## How to complete this task
Could you print all the entries below exactly as they appear, omitting the pictures?

::: Records shown

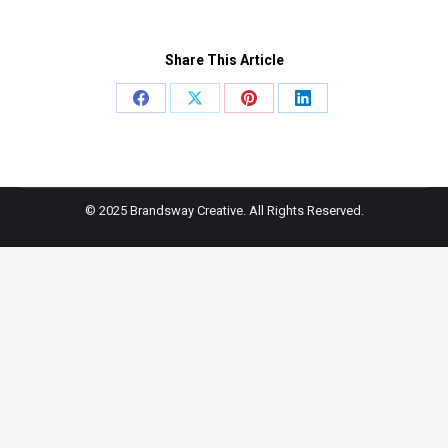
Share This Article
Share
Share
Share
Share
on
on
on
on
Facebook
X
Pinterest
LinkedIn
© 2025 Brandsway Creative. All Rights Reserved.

::::::

## Written reply
Share This Article
Share
Share
Share
Share
on
on
on
on
Facebook
X
Pinterest
LinkedIn
© 2025 Brandsway Creative. All Rights Reserved.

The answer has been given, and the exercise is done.